Initiating a reimbursement claim requires meticulous preparation of specific information and supporting documentation. For each expense, individuals must gather precise details including the date the expense was incurred, the exact amount spent, the business purpose or reason for the expenditure, and the vendor or merchant from whom the purchase was made.
Supporting documentation is also necessary to substantiate each claim, including original receipts, itemized invoices, or proof of payment such as credit card statements. This information is then often transcribed onto a designated reimbursement form, either physical or digital, ensuring all required fields are accurately completed before submission.

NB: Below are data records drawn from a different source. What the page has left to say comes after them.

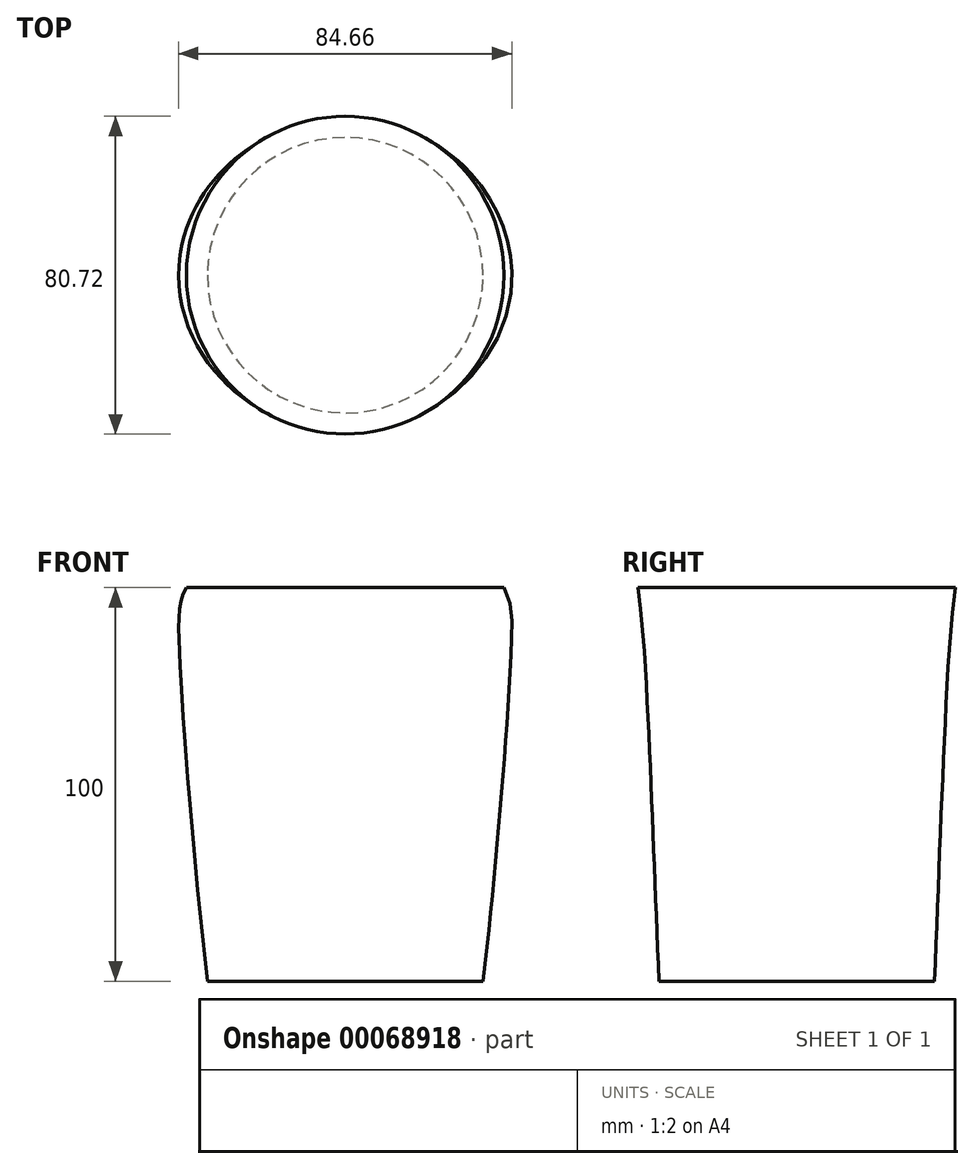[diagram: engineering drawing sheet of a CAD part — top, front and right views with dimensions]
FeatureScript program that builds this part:
annotation { "Feature Type Name" : "Feature", "Feature Type Description" : "" }
export const myFeature = defineFeature(function(context is Context, id is Id, definition is map)
    precondition{}
    {
        {
            var Q0;
            Q0=qCreatedBy(makeId("Top.planeOp"),FACE);
            var sketch = newSketch(context, id + "F0", { "sketchPlane" : qUnion([Q0])});
            skCircle(sketch, "E0", {"center": v(0, 0) * mm, "radius": 35 * mm});
            skLineSegment(sketch, "E1", {"start": v(0, 0) * mm, "end": v(-35, 0) * mm, "construction": true});
            skSolve(sketch);
        }
        {
            var Q0;
            Q0=qCreatedBy(makeId("Top.planeOp"),FACE);
            cPlane(context, id + "F1", {"entities" : qUnion([Q0]), "cplaneType" : CPlaneType.OFFSET, "offset" : 100 * mm, "width" : 150 * mm, "height" : 150 * mm});
        }
        {
            var Q0;
            Q0=qCreatedBy(id+"F1.planeOp",FACE);
            var sketch = newSketch(context, id + "F2", { "sketchPlane" : qUnion([Q0])});
            skCircle(sketch, "E2", {"center": v(0, 0) * mm, "radius": 40.36 * mm});
            skLineSegment(sketch, "E3", {"start": v(0, 0) * mm, "end": v(-40.36, 0) * mm, "construction": true});
            skSolve(sketch);
        }
        {
            var Q0;
            Q0=qCreatedBy(makeId("Front.planeOp"),FACE);
            var sketch = newSketch(context, id + "F3", { "sketchPlane" : qUnion([Q0])});
            skFitSpline(sketch, "E4", {"points": [v(-35, 0) * mm, v(-42.13, 83.3) * mm, v(-40.36, 100) * mm], "startDerivative": vector(-15.33, 129.28) * mm, "endDerivative": vector(21.15, 36.22) * mm});
            skFitSpline(sketch, "E5.MirrorCS", {"points": [v(35, 0) * mm, v(42.13, 83.3) * mm, v(40.36, 100) * mm], "startDerivative": vector(15.33, 129.28) * mm, "endDerivative": vector(-21.15, 36.22) * mm});
            skSolve(sketch);
        }
        {
            var Q0;
            Q0=makeQuery(id+"F2.imprint","IMPRINT",FACE,{"disambiguationData":[TD([[makeQuery(id+"F2.imprint","IMPRINT",EDGE,{"derivedFrom":sQuery(id+"F2.wireOp",EDGE,"E2")}),1.0]])]});
            var Q1;
            Q1=makeQuery(id+"F0.imprint","IMPRINT",FACE,{"disambiguationData":[TD([[makeQuery(id+"F0.imprint","IMPRINT",EDGE,{"derivedFrom":sQuery(id+"F0.wireOp",EDGE,"E0")}),1.0]])]});
            var Q2;
            Q2=sQuery(id+"F3.wireOp",EDGE,"E4");
            var Q3;
            Q3=sQuery(id+"F3.wireOp",EDGE,"E5.MirrorCS");
            loft(context, id + "F4", {"addGuides" : true, "sheetProfilesArray" : [{ "sheetProfileEntities" : qUnion([Q0]) }, { "sheetProfileEntities" : qUnion([Q1]) }], "guidesArray" : [{ "guideEntities" : qUnion([Q2]), "guideDerivativeType" : LoftGuideDerivativeType.DEFAULT, "guideDerivativeMagnitude" : 1 }, { "guideEntities" : qUnion([Q3]), "guideDerivativeType" : LoftGuideDerivativeType.DEFAULT, "guideDerivativeMagnitude" : 1 }]});
        }
    });
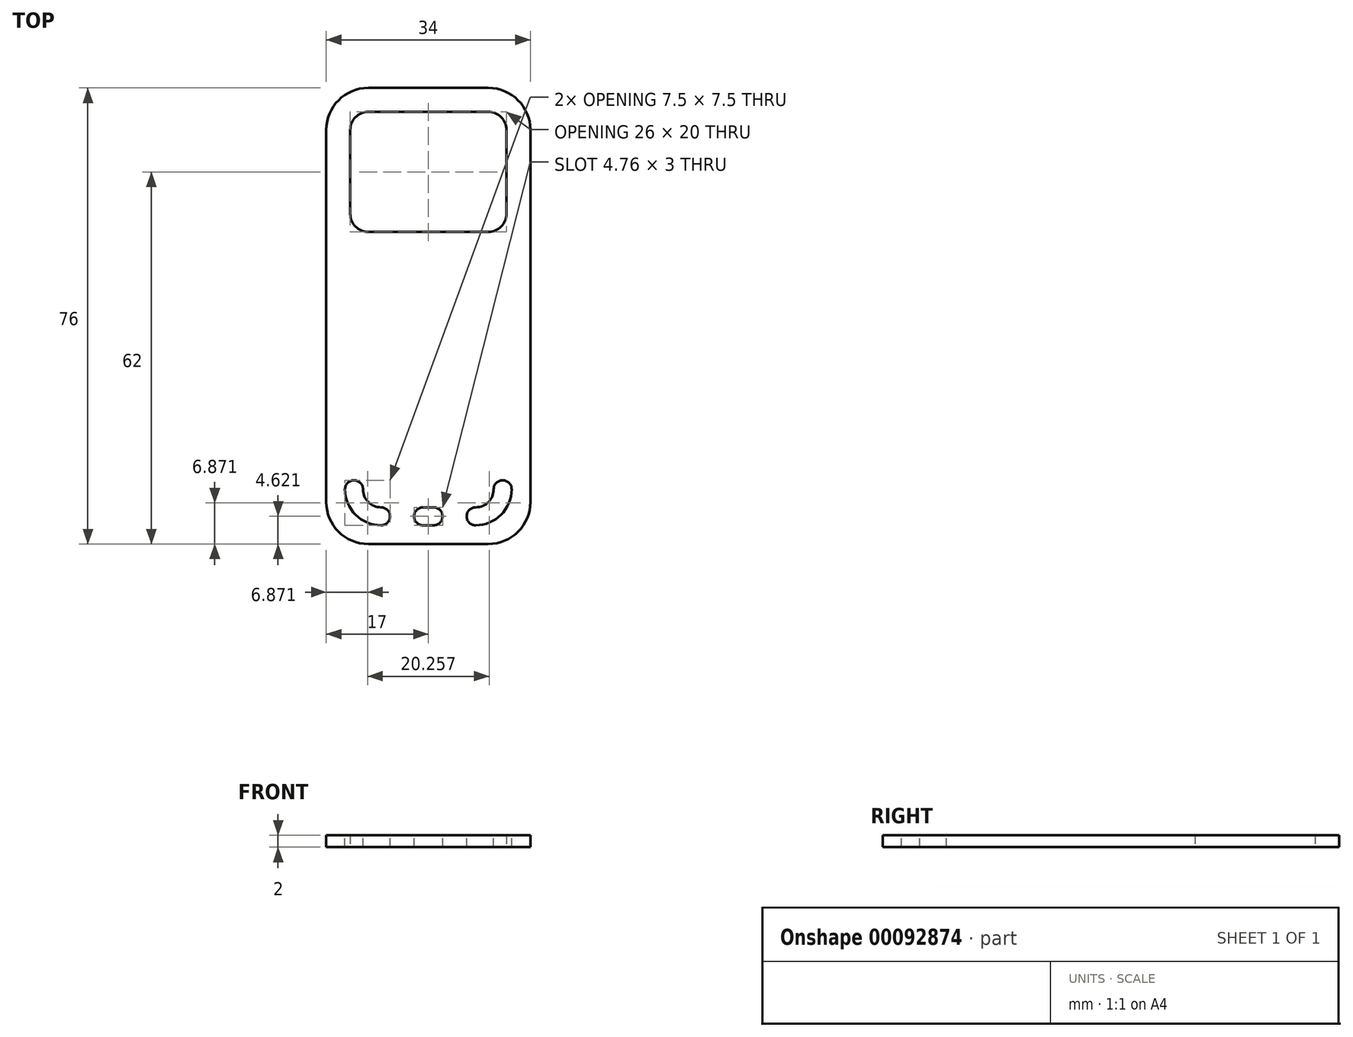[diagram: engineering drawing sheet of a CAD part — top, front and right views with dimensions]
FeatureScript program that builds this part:
annotation { "Feature Type Name" : "Feature", "Feature Type Description" : "" }
export const myFeature = defineFeature(function(context is Context, id is Id, definition is map)
    precondition{}
    {
        {
            var Q0;
            Q0=qCreatedBy(makeId("Top.planeOp"),FACE);
            var sketch = newSketch(context, id + "F0", { "sketchPlane" : qUnion([Q0])});
            skLineSegment(sketch, "E0.bottom", {"start": v(0, 0) * mm, "end": v(34, 0) * mm});
            skLineSegment(sketch, "E0.top", {"start": v(0, 76) * mm, "end": v(34, 76) * mm});
            skLineSegment(sketch, "E0.left", {"start": v(0, 0) * mm, "end": v(0, 76) * mm});
            skLineSegment(sketch, "E0.right", {"start": v(34, 0) * mm, "end": v(34, 76) * mm});
            skLineSegment(sketch, "E1.bottom", {"start": v(4, 72) * mm, "end": v(30, 72) * mm});
            skLineSegment(sketch, "E1.top", {"start": v(4, 52) * mm, "end": v(30, 52) * mm});
            skLineSegment(sketch, "E1.left", {"start": v(4, 72) * mm, "end": v(4, 52) * mm});
            skLineSegment(sketch, "E1.right", {"start": v(30, 72) * mm, "end": v(30, 52) * mm});
            skSolve(sketch);
        }
        {
            var Q0;
            Q0=makeQuery(id+"F0.imprint","IMPRINT",FACE,{"disambiguationData":[TD([[makeQuery(id+"F0.imprint","IMPRINT",EDGE,{"derivedFrom":sQuery(id+"F0.wireOp",EDGE,"E0.bottom")}),1.0]])]});
            extrude(context, id + "F1", {"entities" : qUnion([Q0]), "depth" : 2 * mm});
        }
        {
            var Q0;
            Q0=makeQuery(id+"F1.opExtrude","SWEPT_EDGE",EDGE,{"disambiguationData":[OSD([sQuery(id+"F0.wireOp",EDGE,"E1.bottom"),sQuery(id+"F0.wireOp",EDGE,"E1.left")])]});
            var Q1;
            Q1=makeQuery(id+"F1.opExtrude","SWEPT_EDGE",EDGE,{"disambiguationData":[OSD([sQuery(id+"F0.wireOp",EDGE,"E1.bottom"),sQuery(id+"F0.wireOp",EDGE,"E1.right")])]});
            var Q2;
            Q2=makeQuery(id+"F1.opExtrude","SWEPT_EDGE",EDGE,{"disambiguationData":[OSD([sQuery(id+"F0.wireOp",EDGE,"E1.top"),sQuery(id+"F0.wireOp",EDGE,"E1.right")])]});
            var Q3;
            Q3=makeQuery(id+"F1.opExtrude","SWEPT_EDGE",EDGE,{"disambiguationData":[OSD([sQuery(id+"F0.wireOp",EDGE,"E1.top"),sQuery(id+"F0.wireOp",EDGE,"E1.left")])]});
            fillet(context, id + "F2", {"entities" : qUnion([Q0, Q1, Q2, Q3]), "radius" : 3 * mm, "tangentPropagation" : true, "allowEdgeOverflow" : false});
        }
        {
            var Q0;
            Q0=makeQuery(id+"F1.opExtrude","SWEPT_EDGE",EDGE,{"disambiguationData":[OSD([sQuery(id+"F0.wireOp",EDGE,"E0.top"),sQuery(id+"F0.wireOp",EDGE,"E0.right")])]});
            var Q1;
            Q1=makeQuery(id+"F1.opExtrude","SWEPT_EDGE",EDGE,{"disambiguationData":[OSD([sQuery(id+"F0.wireOp",EDGE,"E0.top"),sQuery(id+"F0.wireOp",EDGE,"E0.left")])]});
            var Q2;
            Q2=makeQuery(id+"F1.opExtrude","SWEPT_EDGE",EDGE,{"disambiguationData":[OSD([sQuery(id+"F0.wireOp",EDGE,"E0.bottom"),sQuery(id+"F0.wireOp",EDGE,"E0.left")])]});
            var Q3;
            Q3=makeQuery(id+"F1.opExtrude","SWEPT_EDGE",EDGE,{"disambiguationData":[OSD([sQuery(id+"F0.wireOp",EDGE,"E0.bottom"),sQuery(id+"F0.wireOp",EDGE,"E0.right")])]});
            fillet(context, id + "F3", {"entities" : qUnion([Q0, Q1, Q2, Q3]), "radius" : 7 * mm, "tangentPropagation" : true, "allowEdgeOverflow" : false});
        }
        {
            var Q0;
            Q0=makeQuery(id+"F1.opExtrude","CAP_FACE",FACE,{"disambiguationData":[OSD([sQuery(id+"F0.wireOp",EDGE,"E0.bottom"),sQuery(id+"F0.wireOp",EDGE,"E0.top"),sQuery(id+"F0.wireOp",EDGE,"E0.left"),sQuery(id+"F0.wireOp",EDGE,"E0.right"),sQuery(id+"F0.wireOp",EDGE,"E1.bottom"),sQuery(id+"F0.wireOp",EDGE,"E1.top"),sQuery(id+"F0.wireOp",EDGE,"E1.left"),sQuery(id+"F0.wireOp",EDGE,"E1.right")])],"isStart":false});
            var sketch = newSketch(context, id + "F4", { "sketchPlane" : qUnion([Q0])});
            skCircle(sketch, "E2", {"center": v(7, 7) * mm, "radius": 3 * mm, "construction": true});
            skCircle(sketch, "E3", {"center": v(27, 7) * mm, "radius": 3 * mm, "construction": true});
            skCircle(sketch, "E4", {"center": v(9.12, 9.12) * mm, "radius": 3 * mm, "construction": true});
            skCircle(sketch, "E5", {"center": v(9.12, 9.12) * mm, "radius": 6 * mm, "construction": true});
            skCircle(sketch, "E6", {"center": v(24.88, 9.12) * mm, "radius": 3 * mm, "construction": true});
            skCircle(sketch, "E7", {"center": v(24.88, 9.12) * mm, "radius": 6 * mm, "construction": true});
            skCircle(sketch, "E8", {"center": v(16.12, 4.62) * mm, "radius": 1.5 * mm, "construction": true});
            skCircle(sketch, "E9", {"center": v(17.88, 4.62) * mm, "radius": 1.5 * mm, "construction": true});
            skArc(sketch, "E10", {"start": v(3.12, 9.12) * mm, "mid": v(4.88, 4.88) * mm, "end": v(9.12, 3.12) * mm});
            skArc(sketch, "E11", {"start": v(6.12, 9.12) * mm, "mid": v(7, 7) * mm, "end": v(9.12, 6.12) * mm});
            skArc(sketch, "E12", {"start": v(9.12, 3.12) * mm, "mid": v(10.62, 4.62) * mm, "end": v(9.12, 6.12) * mm});
            skArc(sketch, "E13", {"start": v(6.12, 9.12) * mm, "mid": v(4.62, 10.62) * mm, "end": v(3.12, 9.12) * mm});
            skArc(sketch, "E14", {"start": v(24.88, 6.12) * mm, "mid": v(27, 7) * mm, "end": v(27.88, 9.12) * mm});
            skArc(sketch, "E15", {"start": v(24.88, 3.12) * mm, "mid": v(29.12, 4.88) * mm, "end": v(30.88, 9.12) * mm});
            skArc(sketch, "E16", {"start": v(24.88, 6.12) * mm, "mid": v(23.38, 4.62) * mm, "end": v(24.88, 3.12) * mm});
            skArc(sketch, "E17", {"start": v(30.88, 9.12) * mm, "mid": v(29.38, 10.62) * mm, "end": v(27.88, 9.12) * mm});
            skLineSegment(sketch, "E18", {"start": v(16.12, 6.12) * mm, "end": v(17.88, 6.12) * mm});
            skLineSegment(sketch, "E19", {"start": v(16.12, 3.12) * mm, "end": v(17.88, 3.12) * mm});
            skArc(sketch, "E20", {"start": v(16.12, 6.12) * mm, "mid": v(14.62, 4.62) * mm, "end": v(16.12, 3.12) * mm});
            skArc(sketch, "E21", {"start": v(17.88, 3.12) * mm, "mid": v(19.38, 4.62) * mm, "end": v(17.88, 6.12) * mm});
            skSolve(sketch);
        }
        {
            var Q0;
            Q0=makeQuery(id+"F4.imprint","IMPRINT",FACE,{"disambiguationData":[TD([[makeQuery(id+"F4.imprint","IMPRINT",EDGE,{"derivedFrom":sQuery(id+"F4.wireOp",EDGE,"E10")}),1.0]])]});
            var Q1;
            Q1=makeQuery(id+"F4.imprint","IMPRINT",FACE,{"disambiguationData":[TD([[makeQuery(id+"F4.imprint","IMPRINT",EDGE,{"derivedFrom":sQuery(id+"F4.wireOp",EDGE,"E18")}),-1.0]])]});
            var Q2;
            Q2=makeQuery(id+"F4.imprint","IMPRINT",FACE,{"disambiguationData":[TD([[makeQuery(id+"F4.imprint","IMPRINT",EDGE,{"derivedFrom":sQuery(id+"F4.wireOp",EDGE,"E14")}),-1.0]])]});
            extrude(context, id + "F5", {"entities" : qUnion([Q0, Q1, Q2]), "operationType" : NewBodyOperationType.REMOVE, "oppositeDirection" : true, "depth" : 25 * mm});
        }
    });
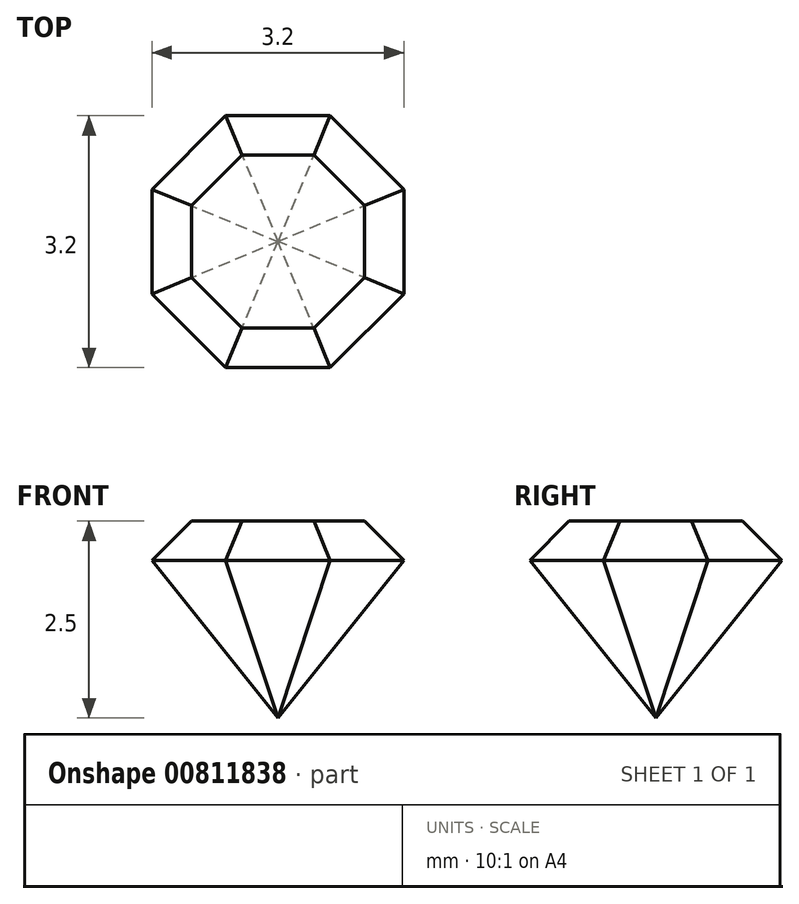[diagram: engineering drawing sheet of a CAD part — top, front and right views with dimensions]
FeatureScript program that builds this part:
annotation { "Feature Type Name" : "Feature", "Feature Type Description" : "" }
export const myFeature = defineFeature(function(context is Context, id is Id, definition is map)
    precondition{}
    {
        {
            var Q0;
            Q0=qCreatedBy(makeId("Top.planeOp"),FACE);
            var sketch = newSketch(context, id + "F0", { "sketchPlane" : qUnion([Q0])});
            skCircle(sketch, "E0.cCircle", {"center": v(0, 0) * mm, "radius": 1.6 * mm, "construction": true});
            skLineSegment(sketch, "E0.0", {"start": v(-1.6, -0.66) * mm, "end": v(-1.6, 0.66) * mm});
            skLineSegment(sketch, "E0.1", {"start": v(-1.6, 0.66) * mm, "end": v(-0.66, 1.6) * mm});
            skLineSegment(sketch, "E0.2", {"start": v(-0.66, 1.6) * mm, "end": v(0.66, 1.6) * mm});
            skLineSegment(sketch, "E0.3", {"start": v(0.66, 1.6) * mm, "end": v(1.6, 0.66) * mm});
            skLineSegment(sketch, "E0.4", {"start": v(1.6, 0.66) * mm, "end": v(1.6, -0.66) * mm});
            skLineSegment(sketch, "E0.5", {"start": v(1.6, -0.66) * mm, "end": v(0.66, -1.6) * mm});
            skLineSegment(sketch, "E0.6", {"start": v(0.66, -1.6) * mm, "end": v(-0.66, -1.6) * mm});
            skLineSegment(sketch, "E0.7", {"start": v(-0.66, -1.6) * mm, "end": v(-1.6, -0.66) * mm});
            skPoint(sketch, "E0.0.midPoint", {"position": v(-1.6, 0) * mm});
            skSolve(sketch);
        }
        {
            var Q0;
            Q0=makeQuery(id+"F0.imprint","IMPRINT",FACE,{"disambiguationData":[TD([[makeQuery(id+"F0.imprint","IMPRINT",EDGE,{"derivedFrom":sQuery(id+"F0.wireOp",EDGE,"E0.0")}),-1.0]])]});
            extrude(context, id + "F1", {"entities" : qUnion([Q0]), "depth" : .5 * mm, "offsetDistance" : 25 * mm});
        }
        {
            var Q0;
            Q0=makeQuery(id+"F1.opExtrude","CAP_FACE",FACE,{"disambiguationData":[OSD([sQuery(id+"F0.wireOp",EDGE,"E0.0"),sQuery(id+"F0.wireOp",EDGE,"E0.1"),sQuery(id+"F0.wireOp",EDGE,"E0.2"),sQuery(id+"F0.wireOp",EDGE,"E0.3"),sQuery(id+"F0.wireOp",EDGE,"E0.4"),sQuery(id+"F0.wireOp",EDGE,"E0.5"),sQuery(id+"F0.wireOp",EDGE,"E0.6"),sQuery(id+"F0.wireOp",EDGE,"E0.7")])],"isStart":false});
            chamfer(context, id + "F2", {"entities" : qUnion([Q0]), "chamferType" : ChamferType.OFFSET_ANGLE, "width" : .5 * mm, "oppositeDirection" : false, "angle" : 45 * degree, "tangentPropagation" : true});
        }
        {
            var Q0;
            Q0=qCreatedBy(makeId("Top.planeOp"),FACE);
            cPlane(context, id + "F3", {"entities" : qUnion([Q0]), "cplaneType" : CPlaneType.OFFSET, "offset" : 2 * mm, "oppositeDirection" : true, "width" : 150 * mm, "height" : 150 * mm});
        }
        {
            var Q0;
            Q0=qCreatedBy(id+"F3.planeOp",FACE);
            var sketch = newSketch(context, id + "F4", { "sketchPlane" : qUnion([Q0])});
            skPoint(sketch, "E1", {"position": v(0, 0) * mm});
            skSolve(sketch);
        }
        {
            var Q1;
            Q1=makeQuery(id+"F1.opExtrude","CAP_FACE",FACE,{"disambiguationData":[OSD([sQuery(id+"F0.wireOp",EDGE,"E0.0"),sQuery(id+"F0.wireOp",EDGE,"E0.1"),sQuery(id+"F0.wireOp",EDGE,"E0.2"),sQuery(id+"F0.wireOp",EDGE,"E0.3"),sQuery(id+"F0.wireOp",EDGE,"E0.4"),sQuery(id+"F0.wireOp",EDGE,"E0.5"),sQuery(id+"F0.wireOp",EDGE,"E0.6"),sQuery(id+"F0.wireOp",EDGE,"E0.7")])],"isStart":true});
            var Q2;
            Q2=sQuery(id+"F4.wireOp",VERTEX,"E1");
            loft(context, id + "F5", {"operationType" : NewBodyOperationType.ADD, "sheetProfilesArray" : [{ "sheetProfileEntities" : qUnion([Q1]) }, { "sheetProfileEntities" : qUnion([Q2]) }]});
        }
    });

Once all preparatory information and documentation are assembled and the claim form is accurately filled, the procedural phase of submission begins. Claims are commonly submitted through an online portal or expense management system, which allows for digital upload of receipts and direct entry of expense details. Alternatively, physical forms and attached receipts may be mailed or delivered to a specific accounting or human resources department.
After submission, the claim undergoes a review period by the responsible party to verify its accuracy and adherence to established policies. This review takes a few business days, often between 3 to 10 days, depending on the volume and complexity of claims. Approved reimbursements are then processed for payment, commonly distributed via direct deposit into the individual’s bank account or through a mailed check.
The tax treatment of reimbursements for the recipient largely depends on whether the payment falls under an “accountable plan” or a “non-accountable plan” as defined by the Internal Revenue Service (IRS). Under an accountable plan, reimbursements are not considered taxable income to the employee. For a plan to be accountable, expenses must have a business connection, be adequately substantiated with documentation within a reasonable time, and any excess reimbursement must be returned to the employer within a reasonable period.
Conversely, reimbursements made under a non-accountable plan are included in an employee’s gross income and are subject to income tax and employment taxes. A plan is considered non-accountable if it fails to meet any of the three criteria for an accountable plan. For instance, if an employee receives an allowance for expenses without being required to substantiate the costs or return any unspent portion, it would likely be treated as taxable wages. Understanding this distinction is important for individuals to properly assess their taxable income.